[Opening Exercise data section]
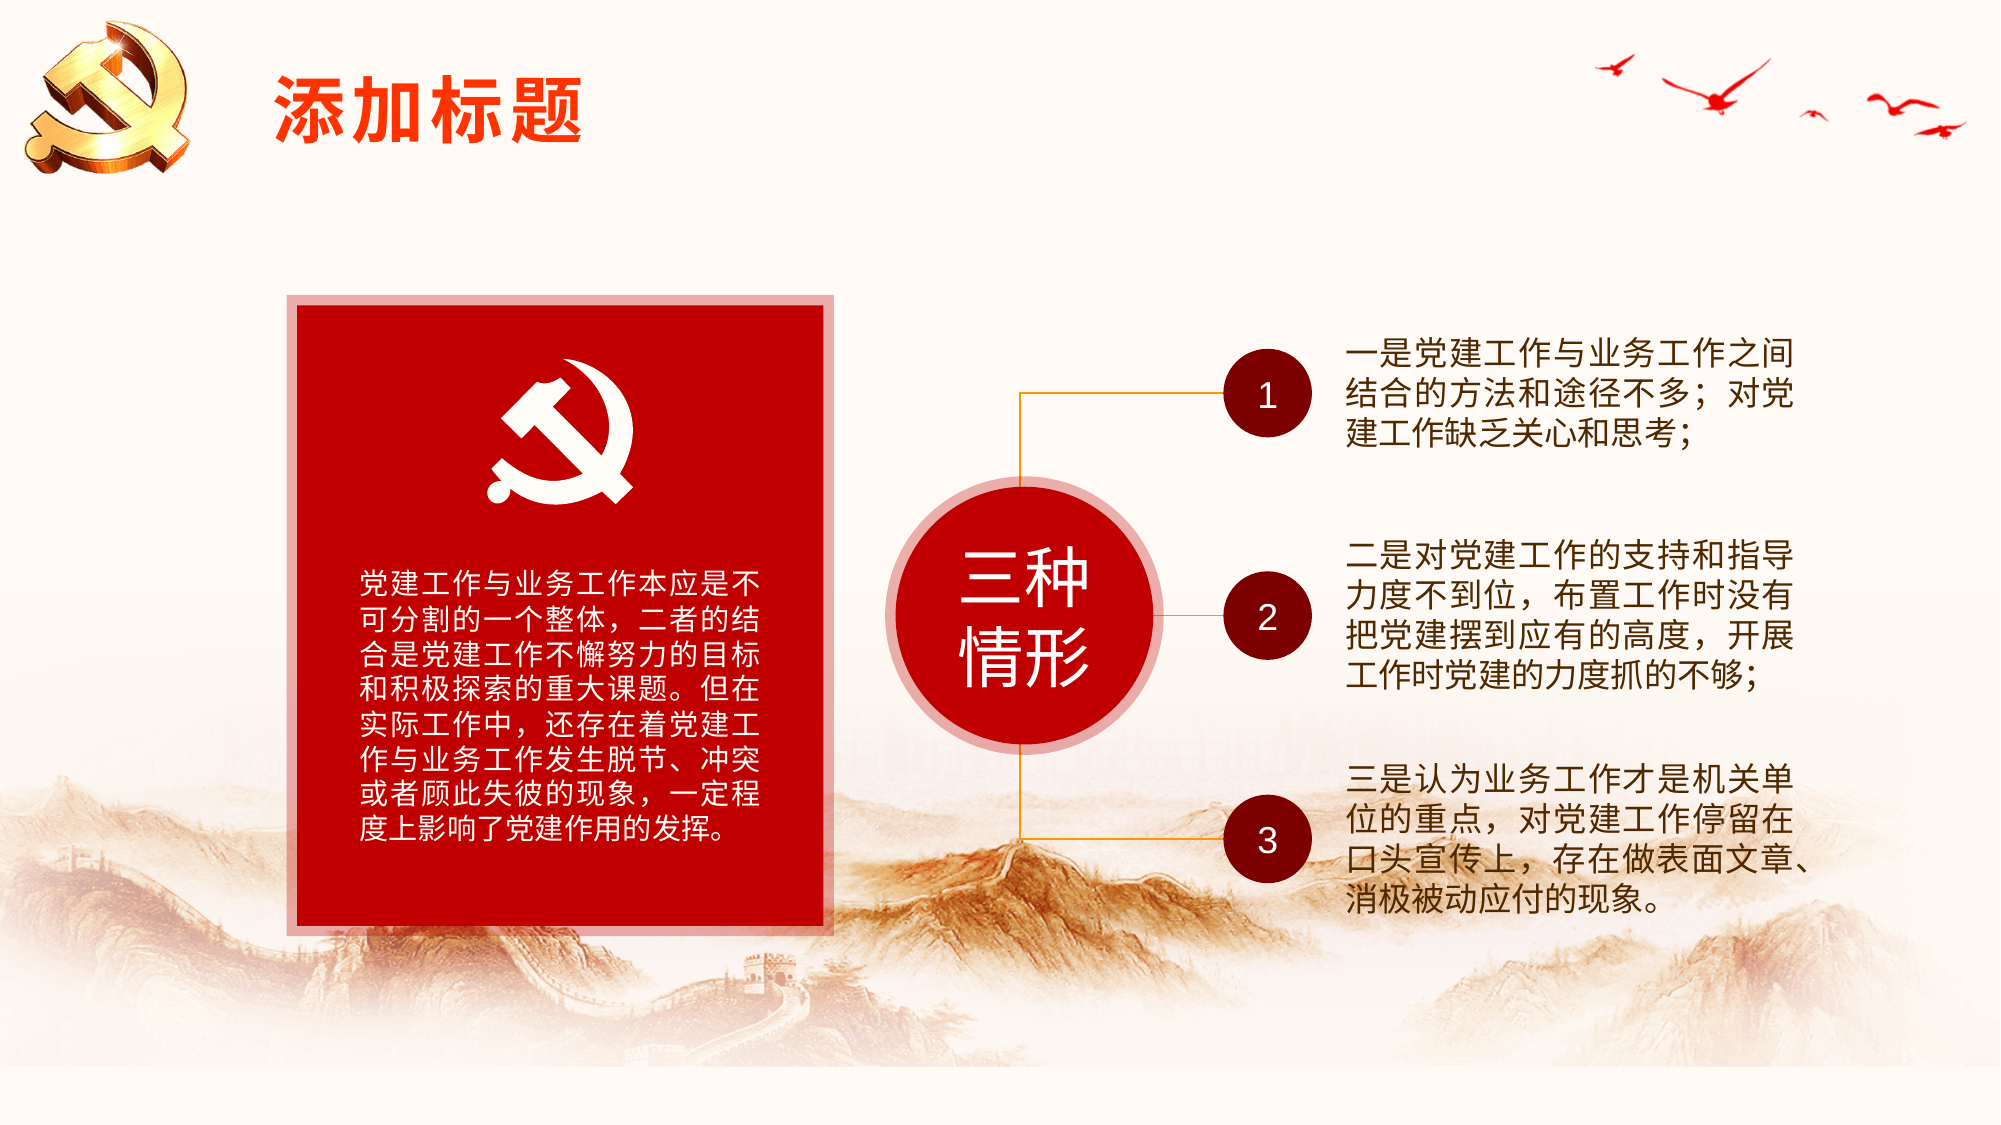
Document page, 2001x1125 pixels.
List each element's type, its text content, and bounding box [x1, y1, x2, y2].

text_box 1 [1222, 347, 1314, 439]
text_box [296, 304, 824, 927]
picture [20, 7, 195, 187]
text_box 三是认为业务工作才是机关单位的重点，对党建工作停留在口头宣传上，存在做表面文章、消极被动应付的现象。 [1330, 750, 1811, 925]
text_box 二是对党建工作的支持和指导力度不到位，布置工作时没有把党建摆到应有的高度，开展工作时党建的力度抓的不够； [1330, 527, 1811, 702]
text_box 党建工作与业务工作本应是不可分割的一个整体，二者的结合是党建工作不懈努力的目标和积极探索的重大课题。但在实际工作中，还存在着党建工作与业务工作发生脱节、冲突或者顾此失彼的现象，一定程度上影响了党建作用的发挥。 [344, 558, 776, 853]
list 添加标题 [257, 56, 1676, 160]
text_box 2 [1226, 570, 1314, 661]
text_box 3 [1222, 793, 1314, 885]
text_box 一是党建工作与业务工作之间结合的方法和途径不多；对党建工作缺乏关心和思考； [1330, 324, 1811, 460]
text_box 三种 情形 [894, 485, 1020, 746]
text_box [487, 358, 634, 505]
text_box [1020, 393, 1226, 840]
picture [0, 592, 2001, 1067]
picture [1595, 54, 1967, 141]
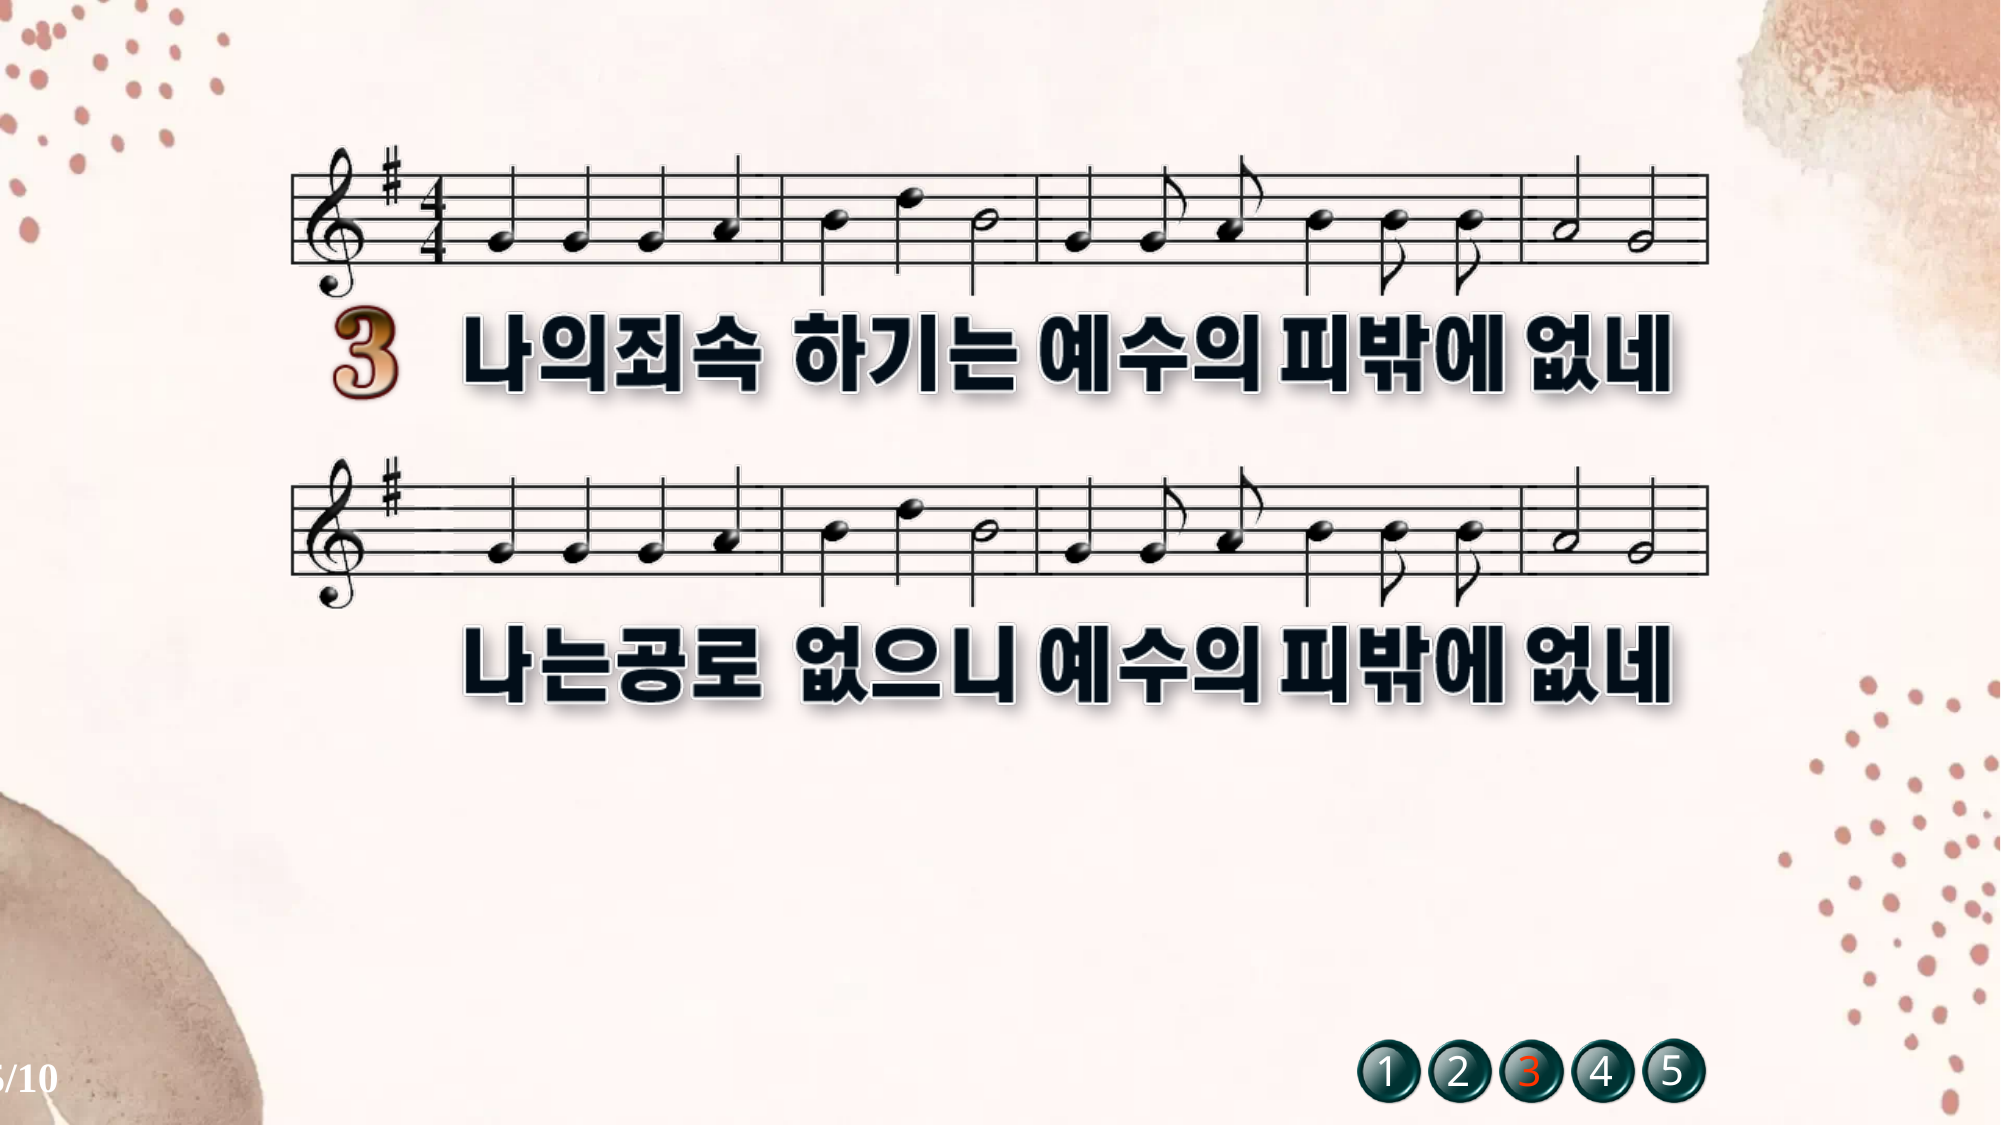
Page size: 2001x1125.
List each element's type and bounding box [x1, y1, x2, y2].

text_box [1496, 1035, 1567, 1106]
text_box [1425, 1035, 1496, 1106]
text_box [1639, 1034, 1709, 1106]
text_box [1568, 1035, 1638, 1106]
picture [0, 0, 2001, 1125]
text_box [1354, 1035, 1424, 1106]
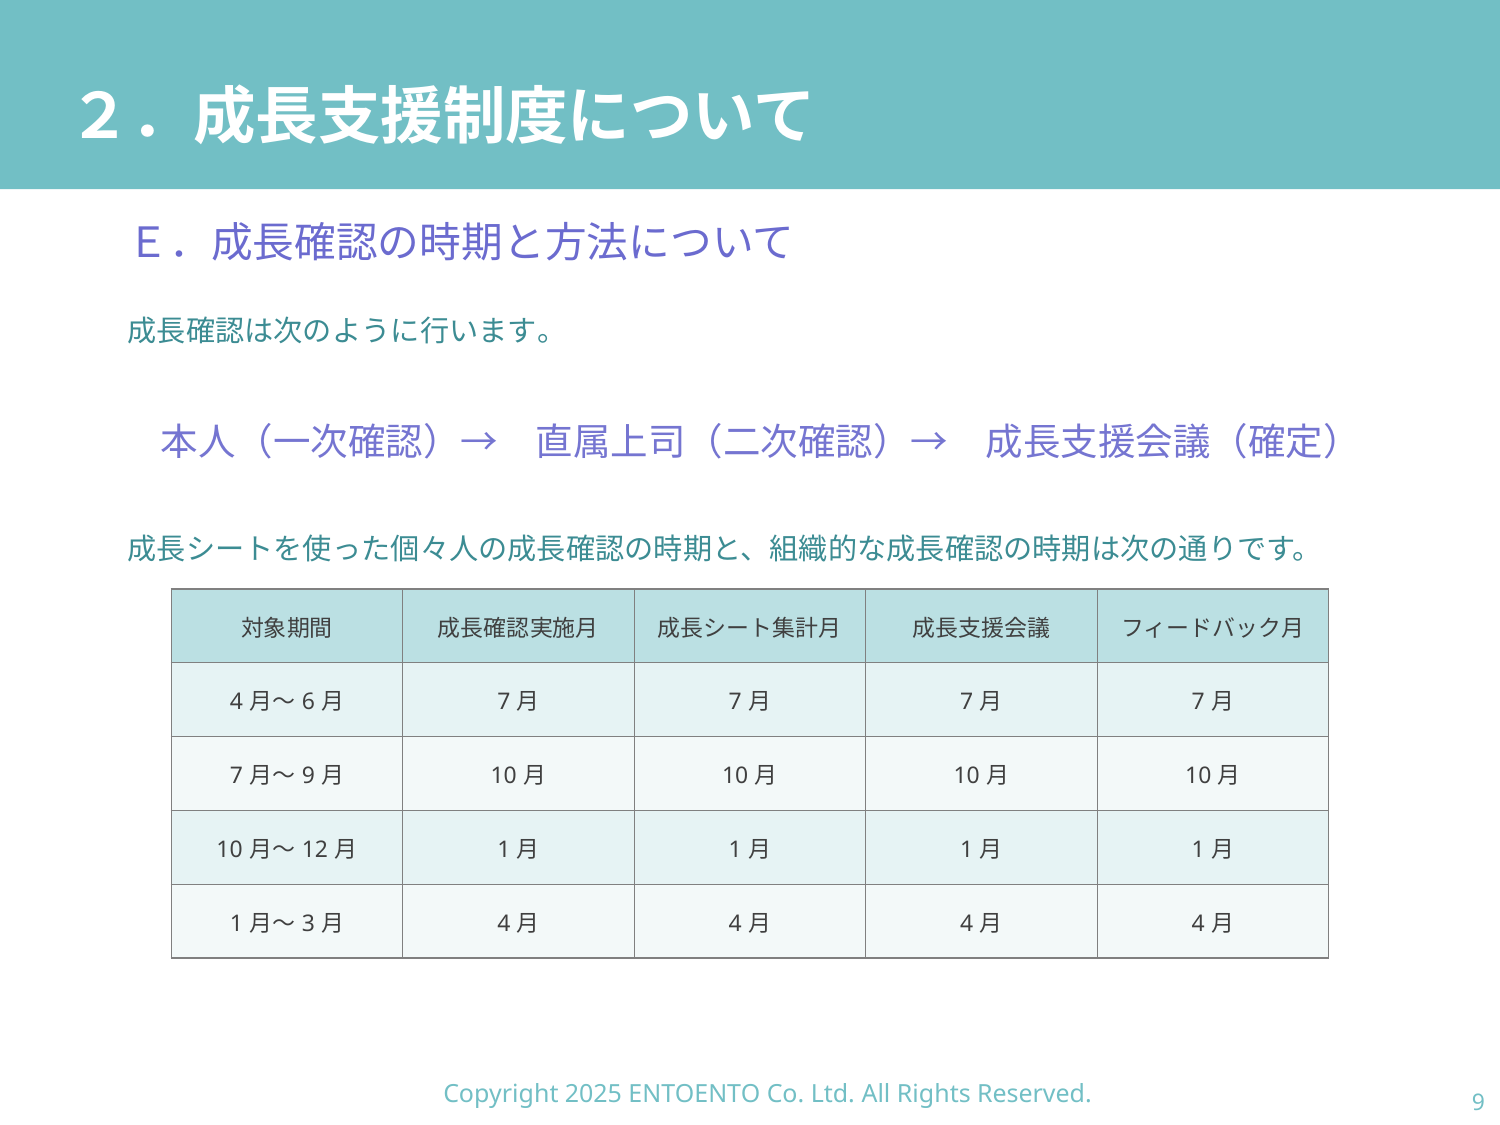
[Closing Exercise data section]
__What is expected__. Write out exactly, with no pictures, each line from the one containing "List each element's type and" through the last line of the listing above, both included.

__Task answer__.
List each element's type and bounding box [x1, y1, x2, y2].

text_box [1496, 1035, 1567, 1106]
text_box [1425, 1035, 1496, 1106]
text_box [1639, 1034, 1709, 1106]
text_box [1568, 1035, 1638, 1106]
picture [0, 0, 2001, 1125]
text_box [1354, 1035, 1424, 1106]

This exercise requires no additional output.